● **ASSIGNMENT**:
Copy each record exactly and skip its pictures.

● **AVAILABLE RECORDS**:

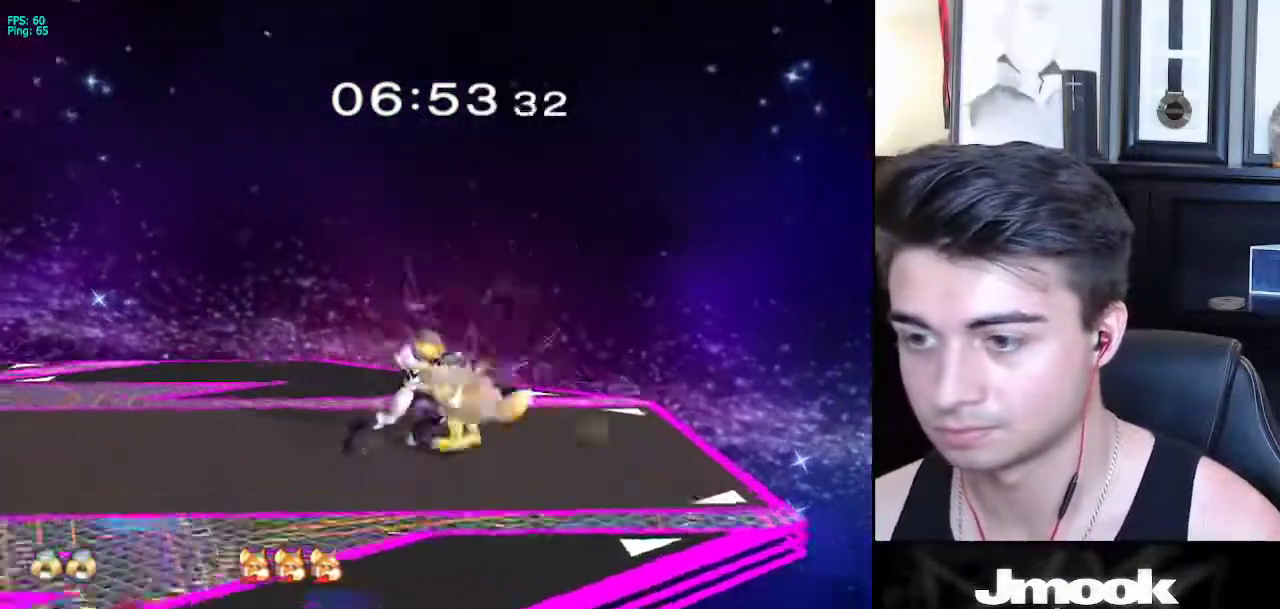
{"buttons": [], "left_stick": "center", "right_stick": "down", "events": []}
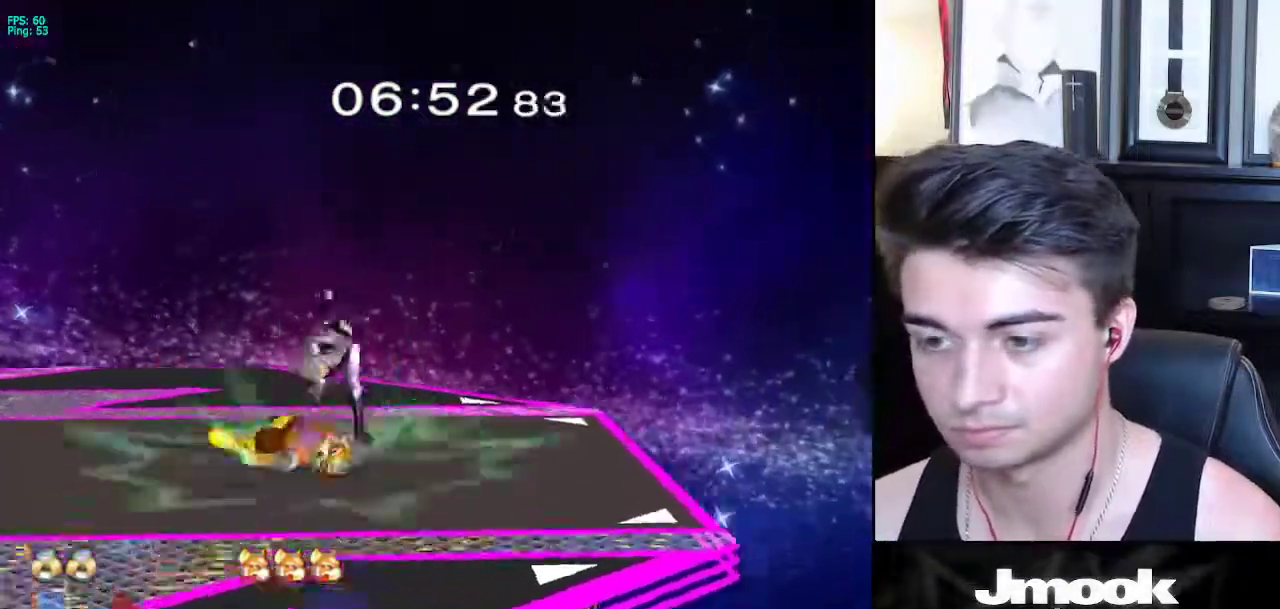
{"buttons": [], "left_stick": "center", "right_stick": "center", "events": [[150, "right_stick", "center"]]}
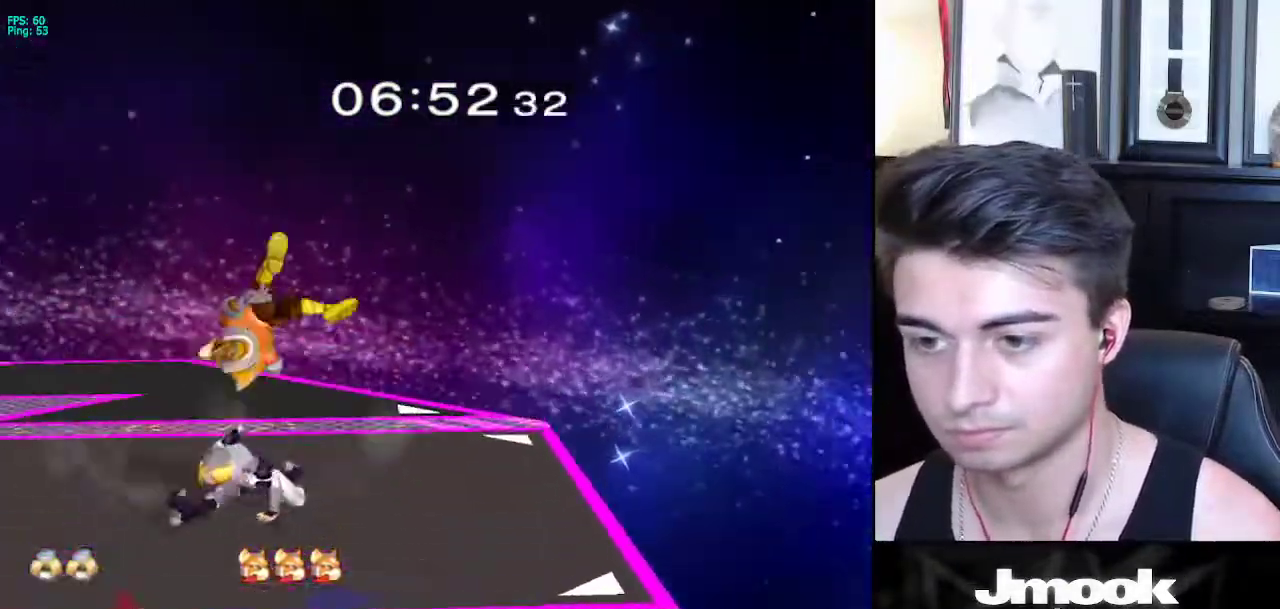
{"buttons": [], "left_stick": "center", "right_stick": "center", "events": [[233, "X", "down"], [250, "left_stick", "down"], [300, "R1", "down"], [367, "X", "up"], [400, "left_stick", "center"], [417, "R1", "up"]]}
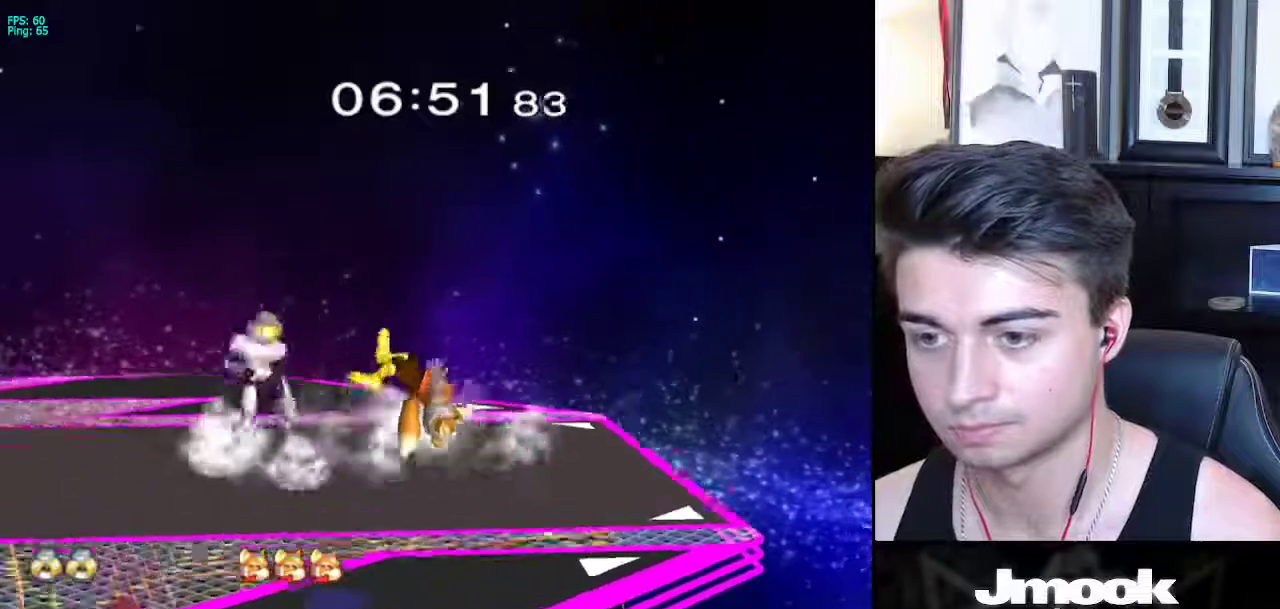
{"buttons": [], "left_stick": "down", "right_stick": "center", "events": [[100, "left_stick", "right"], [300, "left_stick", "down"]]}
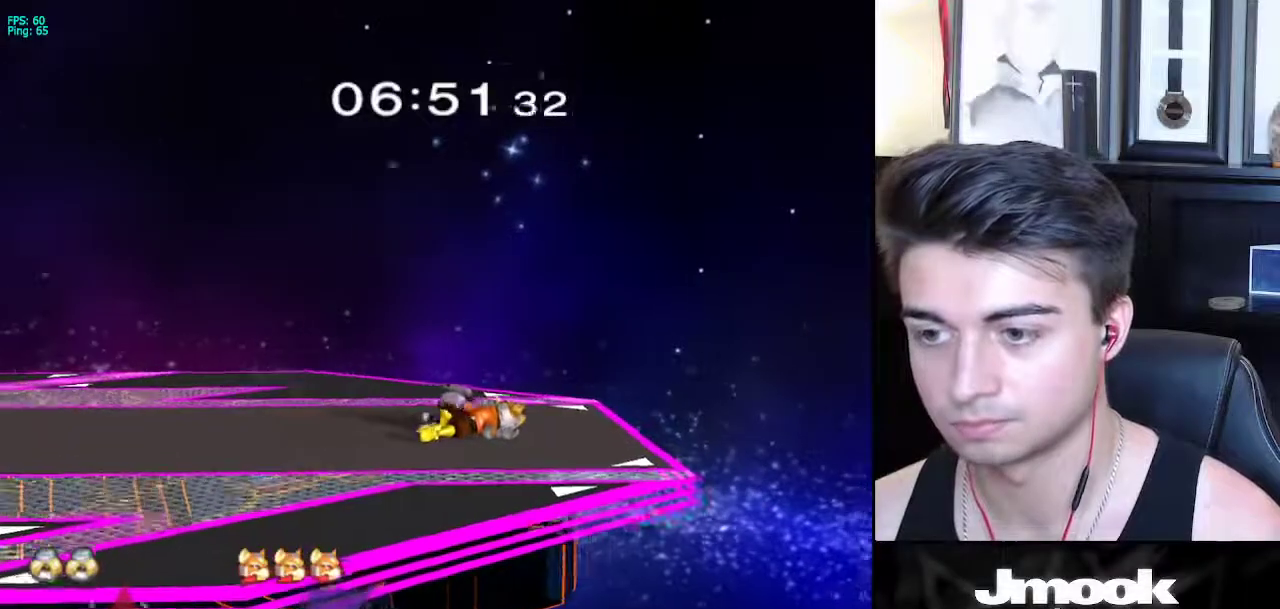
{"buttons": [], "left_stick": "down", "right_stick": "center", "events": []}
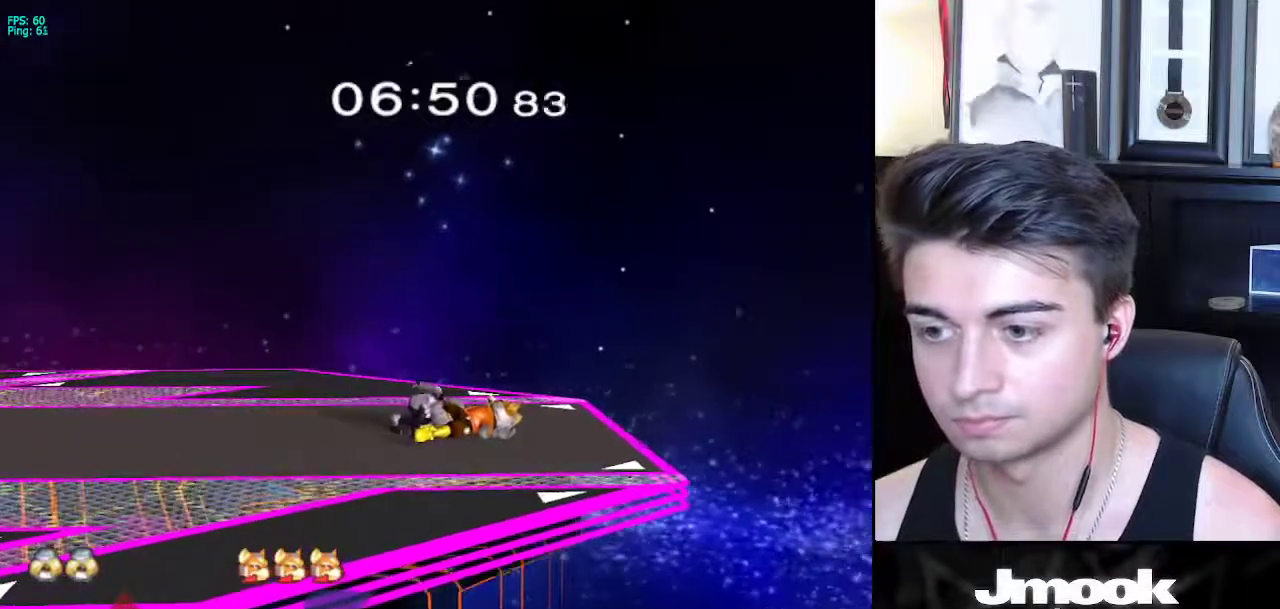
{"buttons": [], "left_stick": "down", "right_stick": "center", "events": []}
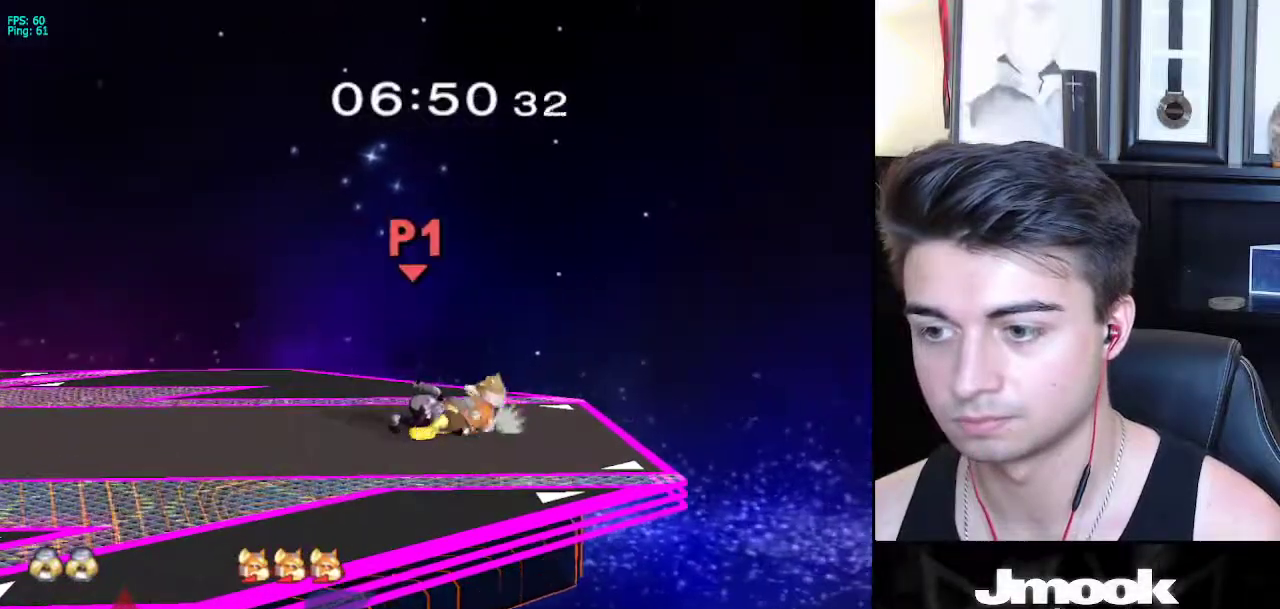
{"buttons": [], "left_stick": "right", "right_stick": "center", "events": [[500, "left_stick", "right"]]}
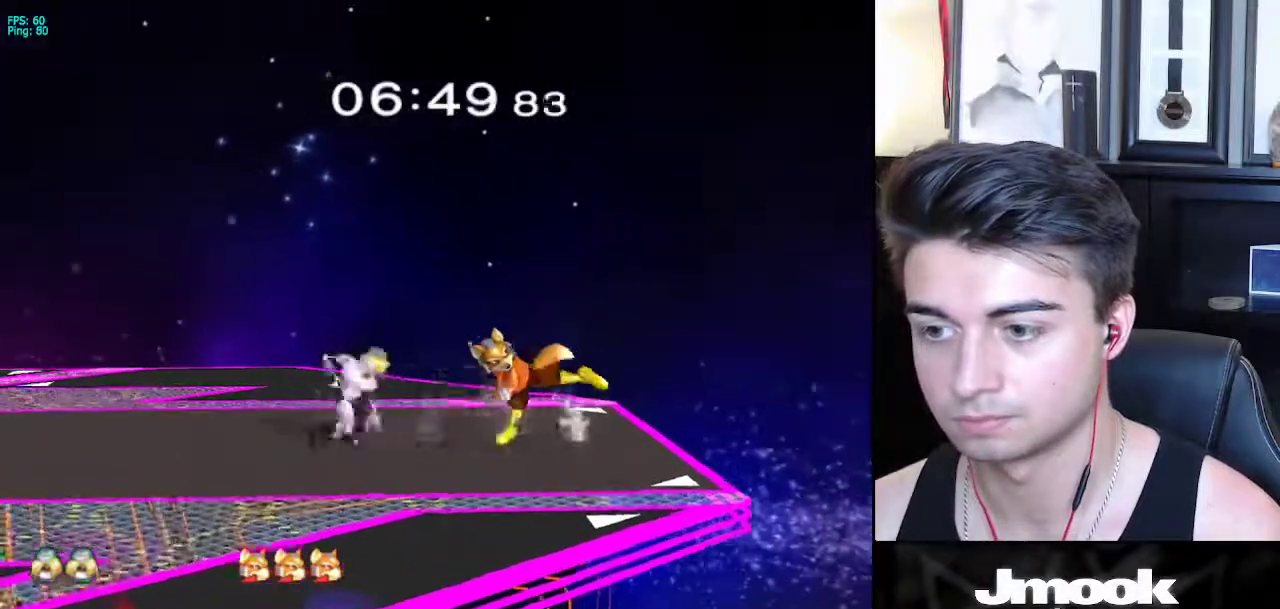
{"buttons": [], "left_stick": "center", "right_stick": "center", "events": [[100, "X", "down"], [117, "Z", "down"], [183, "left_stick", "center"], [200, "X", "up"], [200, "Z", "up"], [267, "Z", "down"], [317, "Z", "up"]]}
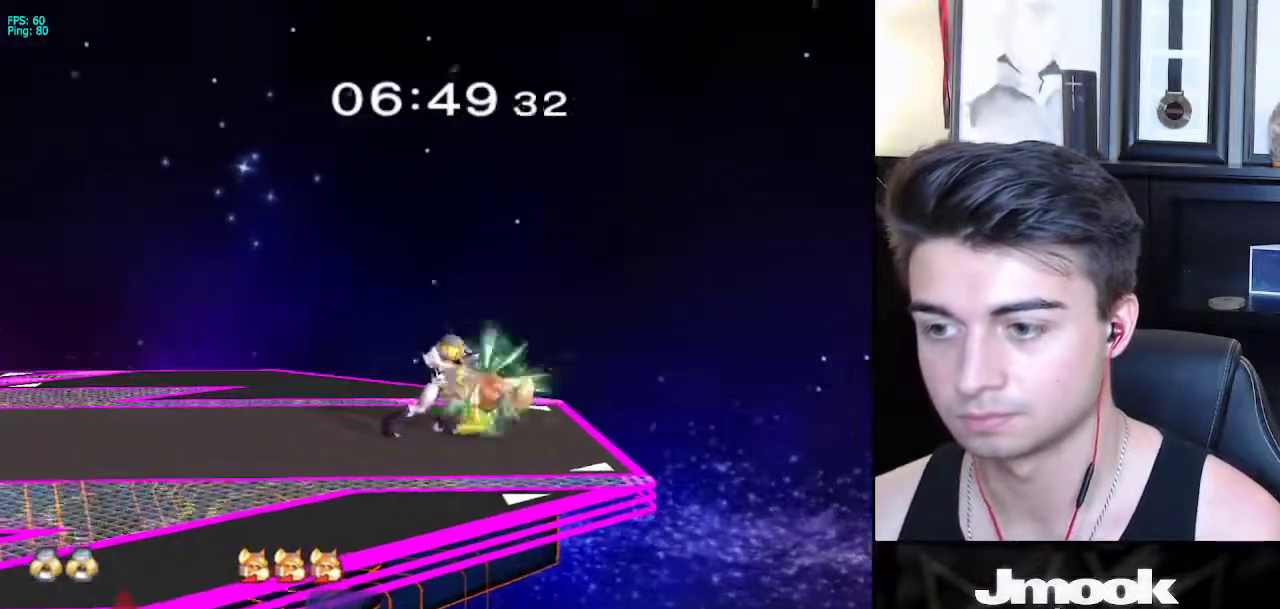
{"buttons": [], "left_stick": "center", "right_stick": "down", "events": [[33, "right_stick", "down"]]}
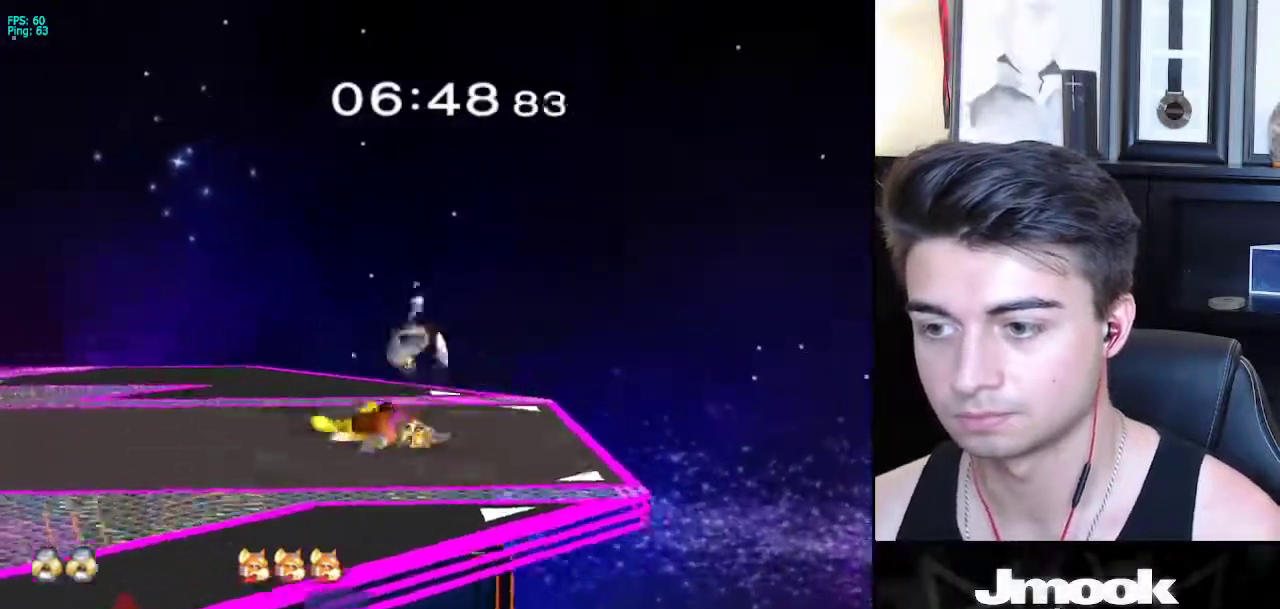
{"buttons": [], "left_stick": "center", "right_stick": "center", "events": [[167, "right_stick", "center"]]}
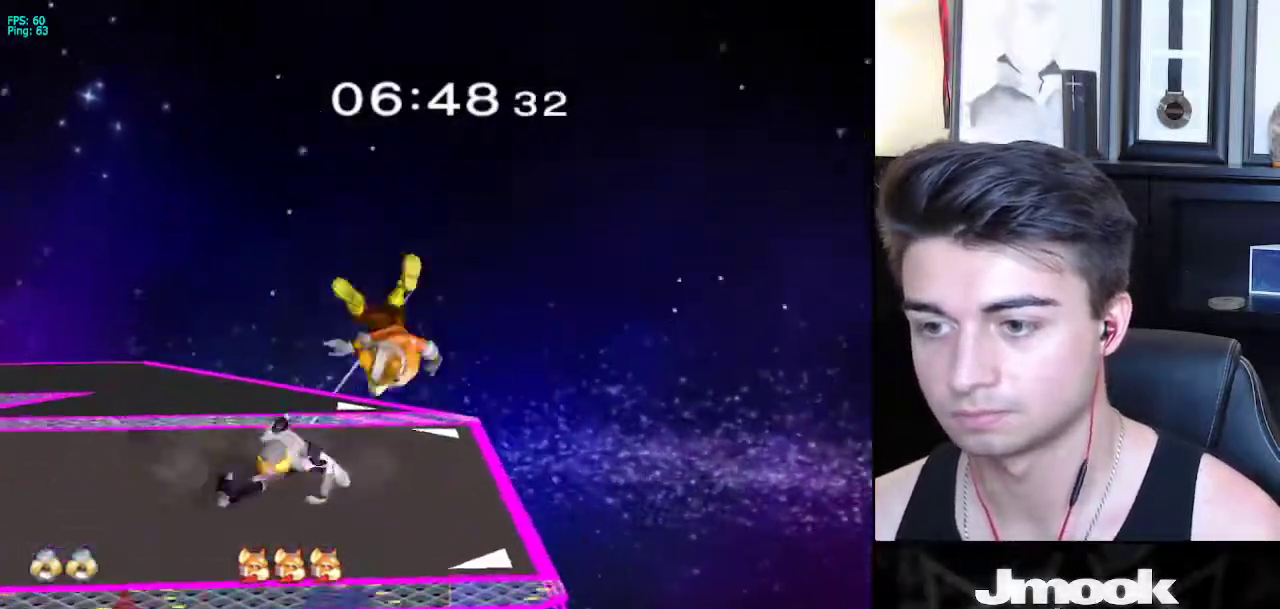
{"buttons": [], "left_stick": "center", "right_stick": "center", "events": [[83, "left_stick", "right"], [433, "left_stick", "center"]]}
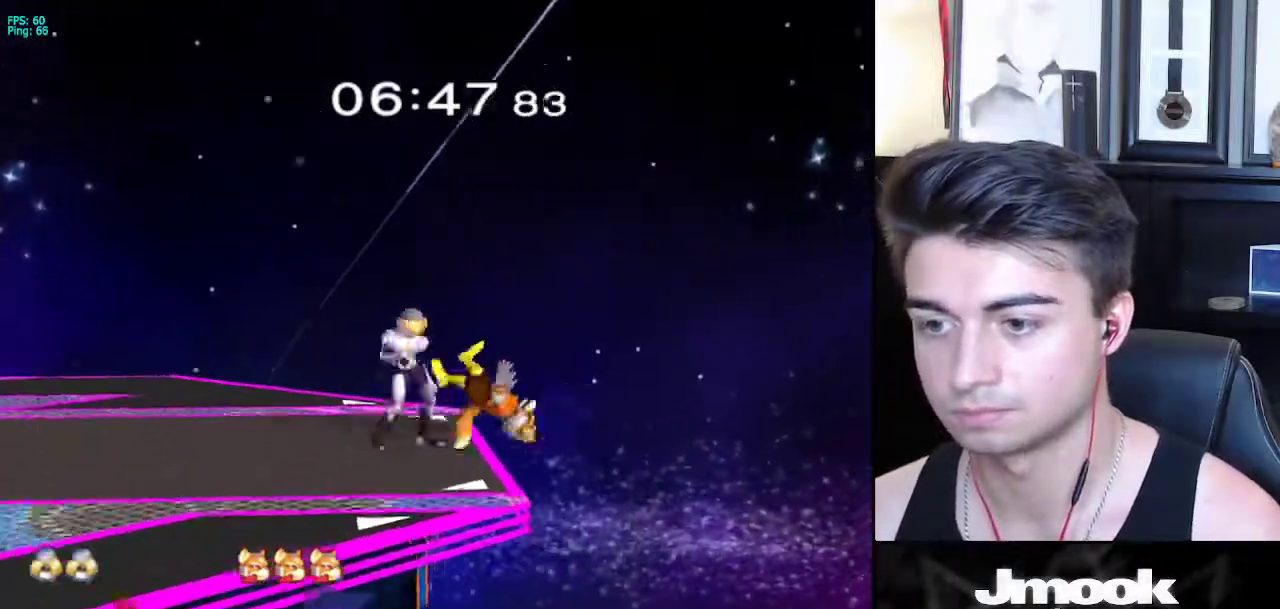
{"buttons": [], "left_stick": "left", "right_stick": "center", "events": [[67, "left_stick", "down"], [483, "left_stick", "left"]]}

● **THE ANSWER**:
{"buttons": [], "left_stick": "center", "right_stick": "down", "events": []}
{"buttons": [], "left_stick": "center", "right_stick": "center", "events": [[150, "right_stick", "center"]]}
{"buttons": [], "left_stick": "center", "right_stick": "center", "events": [[233, "X", "down"], [250, "left_stick", "down"], [300, "R1", "down"], [367, "X", "up"], [400, "left_stick", "center"], [417, "R1", "up"]]}
{"buttons": [], "left_stick": "down", "right_stick": "center", "events": [[100, "left_stick", "right"], [300, "left_stick", "down"]]}
{"buttons": [], "left_stick": "down", "right_stick": "center", "events": []}
{"buttons": [], "left_stick": "down", "right_stick": "center", "events": []}
{"buttons": [], "left_stick": "right", "right_stick": "center", "events": [[500, "left_stick", "right"]]}
{"buttons": [], "left_stick": "center", "right_stick": "center", "events": [[100, "X", "down"], [117, "Z", "down"], [183, "left_stick", "center"], [200, "X", "up"], [200, "Z", "up"], [267, "Z", "down"], [317, "Z", "up"]]}
{"buttons": [], "left_stick": "center", "right_stick": "down", "events": [[33, "right_stick", "down"]]}
{"buttons": [], "left_stick": "center", "right_stick": "center", "events": [[167, "right_stick", "center"]]}
{"buttons": [], "left_stick": "center", "right_stick": "center", "events": [[83, "left_stick", "right"], [433, "left_stick", "center"]]}
{"buttons": [], "left_stick": "left", "right_stick": "center", "events": [[67, "left_stick", "down"], [483, "left_stick", "left"]]}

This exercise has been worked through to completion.